Most people use an ‘agent’ such as an architect or building surveyor to apply for planning permission on their behalf. Doing this means your agent receives all council correspondence relating to the application. Planning applications are made in two ways: either online through the national Planning Portal or by submitting paper copies of all documents to the council. You can get a paper application form at the planning department office or download one from your local council’s website.
At this stage, you must decide what type of planning application you want to make:
A ‘full’ application
This applies in most cases where you want to change the use of your house or garden, or when you have prepared detailed drawings outlining your plans.
An ‘outline’ application
This is useful if you want to know the council’s thoughts on your proposal before you make detailed drawings. If you make an outline application, you must make another application for ‘reserved matters’ approval before you can commence building.
Home extensions and ‘prior notification’
You are required to submit a standard planning application to the local planning authority and consult neighbours, unless in certain designated areas. Check the relevant procedure with your local council.
What do I need to make a planning application?

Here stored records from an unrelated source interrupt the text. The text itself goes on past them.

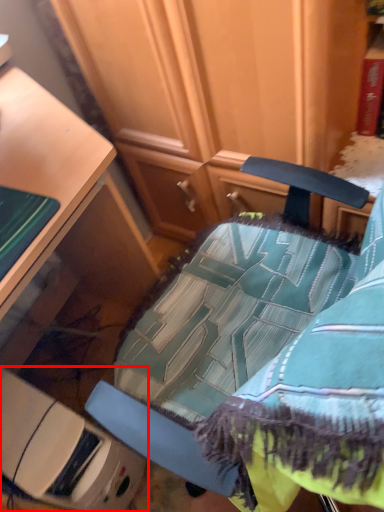
Question: Observing the image, what is the correct spatial positioning of furniture (annotated by the red box) in reference to chair?

Choices:
 (A) left
 (B) right

Answer: (A)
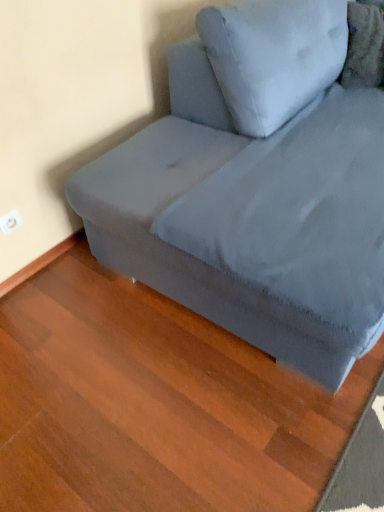
Question: From the image's perspective, relative to velvety gray pillow at upper right, is velvet gray couch at upper right above or below?

Choices:
 (A) below
 (B) above

Answer: (A)

Question: Is velvet gray couch at upper right taller or shorter than velvety gray pillow at upper right?

Choices:
 (A) tall
 (B) short

Answer: (A)

Question: Would you say velvet gray couch at upper right is to the left or to the right of velvety gray pillow at upper right in the picture?

Choices:
 (A) left
 (B) right

Answer: (A)

Question: Is velvety gray pillow at upper right inside the boundaries of velvet gray couch at upper right, or outside?

Choices:
 (A) outside
 (B) inside

Answer: (B)

Question: From a real-world perspective, relative to velvet gray couch at upper right, is velvety gray pillow at upper right vertically above or below?

Choices:
 (A) above
 (B) below

Answer: (A)

Question: Looking at the image, does velvety gray pillow at upper right seem bigger or smaller compared to velvet gray couch at upper right?

Choices:
 (A) small
 (B) big

Answer: (A)

Question: Visually, is velvety gray pillow at upper right positioned to the left or to the right of velvet gray couch at upper right?

Choices:
 (A) left
 (B) right

Answer: (B)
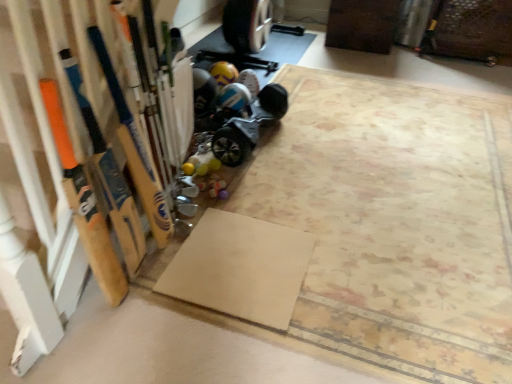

There are minimum requirements on the documents that must be presented with any planning application form. This minimum information is:
A site location plan – with the proposed site in red along with any other land you own in blue. The scales of the project must be 1:1250 or 1:2500
A block plan – this is a more detailed location plan for the site and must be at a scale of 1:500
Any drawings of the building’s existing elevation, roof, floor plan and the elevation, roof and floor plan of the proposed works. All of these must be at a scale of 1:100
The correct application fees
Many councils require additional information for certain types of application. You should be able to find details of these ‘local criteria’ with your downloaded application form or via the national Planning Portal. They may include, arboriculture reports, an ecological report if it has the potential to affect protected species and a flood risk assessment where your project concerns land which is liable to flooding.
Make sure to sign and date the ownership certificate that accompanies the application form, along with any notices you have served on other parties with an interest in the application site. If you’d like to mention any exceptional circumstances in support of your planning application, do this through a separate planning statement accompanying your documents.
Check the number of copies of plans and documents that you need to provide, particularly if you are applying in paper form. It varies from council to council but traditionally this will not exceed four copies.
All dimensions and quantities on planning application drawings must be in metric, not imperial, units.